Attenzione alle altre dolci trappole
Oltre alla ricerca della varietà nel gusto, ci sono altre ragioni che motivano la voglia di dolce dopo pranzo e/o dopo cena. Nel 2018, due studiose britanniche, la dottoressa Jen Nash, psicologa clinica specializzata in comportamento alimentare, e la nutrizionista Fiona Hunter, ne hanno illustrate almeno 3 dalle pagine del quotidiano Daily Mail.
1. Ragioni ataviche
Gli uomini primitivi avevano la necessità di accumulare riserve di energia facendo scorta di cibi calorici, che fossero però chiaramente distinguibili da quelli velenosi, associati ai sapori aspri o amari. Questo meccanismo è ancora attivo nella memoria istintiva dell’uomo contemporaneo, e continua a rendere attraenti i cibi dolci, sebbene la vita sedentaria e le moderne tecniche utilizzate per garantire la sicurezza degli alimenti messi in tavola lo rendano di fatto anacronistico e non più utile alla sopravvivenza.
2. Abitudine
Per molte persone il dolce a fine pasto rappresenta un rito, una consuetudine familiare rassicurante e un modo per prolungare il piacere dello stare insieme a tavola. Per questo, nonostante la consapevolezza di quanto questa abitudine possa rivelarsi dannosa, rinunciarvi può risultare difficile. Una buona strategia per riuscirci è quella di sostituirla con un’altra più salutare, come bere una bevanda calda (tè, caffè o tisana) o lavarsi subito i denti in modo da ingannare il cervello con un nuovo sapore fresco e al tempo stesso “convincerlo” che il pasto è davvero concluso.

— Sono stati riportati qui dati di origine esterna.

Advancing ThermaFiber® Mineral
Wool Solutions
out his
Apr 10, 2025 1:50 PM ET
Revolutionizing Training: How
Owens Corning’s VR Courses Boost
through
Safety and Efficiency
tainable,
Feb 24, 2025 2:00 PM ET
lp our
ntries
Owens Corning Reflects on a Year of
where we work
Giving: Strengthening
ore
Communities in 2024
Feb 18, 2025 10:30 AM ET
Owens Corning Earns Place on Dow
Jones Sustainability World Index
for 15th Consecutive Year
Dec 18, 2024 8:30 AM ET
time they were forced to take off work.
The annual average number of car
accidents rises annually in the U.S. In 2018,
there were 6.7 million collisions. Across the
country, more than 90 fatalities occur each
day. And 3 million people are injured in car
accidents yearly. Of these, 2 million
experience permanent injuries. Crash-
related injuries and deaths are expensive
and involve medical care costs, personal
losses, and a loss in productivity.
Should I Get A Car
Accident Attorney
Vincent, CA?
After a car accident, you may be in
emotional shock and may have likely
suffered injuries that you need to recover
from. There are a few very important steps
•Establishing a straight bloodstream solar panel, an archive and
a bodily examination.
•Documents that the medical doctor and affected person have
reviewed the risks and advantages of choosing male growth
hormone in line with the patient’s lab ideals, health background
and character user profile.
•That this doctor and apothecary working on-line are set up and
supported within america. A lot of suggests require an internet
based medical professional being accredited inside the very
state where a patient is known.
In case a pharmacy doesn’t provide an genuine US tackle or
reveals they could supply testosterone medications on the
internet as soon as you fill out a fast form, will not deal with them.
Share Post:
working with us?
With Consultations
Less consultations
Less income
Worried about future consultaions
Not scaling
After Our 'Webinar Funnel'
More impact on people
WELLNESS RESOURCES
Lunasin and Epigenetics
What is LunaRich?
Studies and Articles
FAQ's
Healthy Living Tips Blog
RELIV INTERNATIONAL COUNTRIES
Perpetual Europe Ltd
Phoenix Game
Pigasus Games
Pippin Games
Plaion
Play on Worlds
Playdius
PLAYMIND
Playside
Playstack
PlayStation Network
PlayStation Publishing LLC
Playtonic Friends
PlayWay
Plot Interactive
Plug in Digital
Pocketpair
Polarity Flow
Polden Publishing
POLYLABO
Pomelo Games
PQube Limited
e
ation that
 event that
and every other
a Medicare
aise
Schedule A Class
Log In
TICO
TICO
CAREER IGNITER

3. Bisogno di compensazione emotiva
Lo zucchero agisce sui centri cerebrali legati al meccanismo del piacere, stimolando il rilascio di endorfine (come serotonina e dopamina) che generano un immediato (seppur transitorio) senso di soddisfazione. Per questo la voglia di dolce ha spesso un’origine emotiva, che trasforma il dessert in un comfort food, una sorta di ricompensa o di compensazione a un inappagato bisogno di affetto. Tuttavia, il benessere prodotto dei dolci dura poco: quando il livello di zuccheri nel sangue si riduce, anche l’energia psicofisica diminuisce, l’umore cala e si avverte il bisogno di mangiare di nuovo per ripetere quell’esperienza piacevole. Un meccanismo che può trasformarsi in una vera dipendenza (sugar craving), con effetti deleteri sulla linea e sulla salute psicofisica.
Ricordare che esistono alternative light
Per appagare la “voglia di dolce” non è per forza necessario un dessert ipercalorico: anche un biscotto senza zucchero, della frutta disidratata (come un dattero), un bicchierino di sorbetto o un quadretto di cioccolato fondente possono bastare per sentirsi soddisfatti senza incidere troppo sul carico glicemico del pasto e sul bilancio calorico giornaliero. La frutta fresca invece non è sempre la scelta più indicata a fine pasto, perché provoca fermentazione e rende difficile la digestione inibendo l’azione dei succhi gastrici. Fanno eccezione alcune varietà come ananas e papaya, che secondo diversi studi avrebbero proprietà digestive e l’effetto benefico di ridurre la velocità di assorbimento di zuccheri e grassi grazie alla presenza di fibre.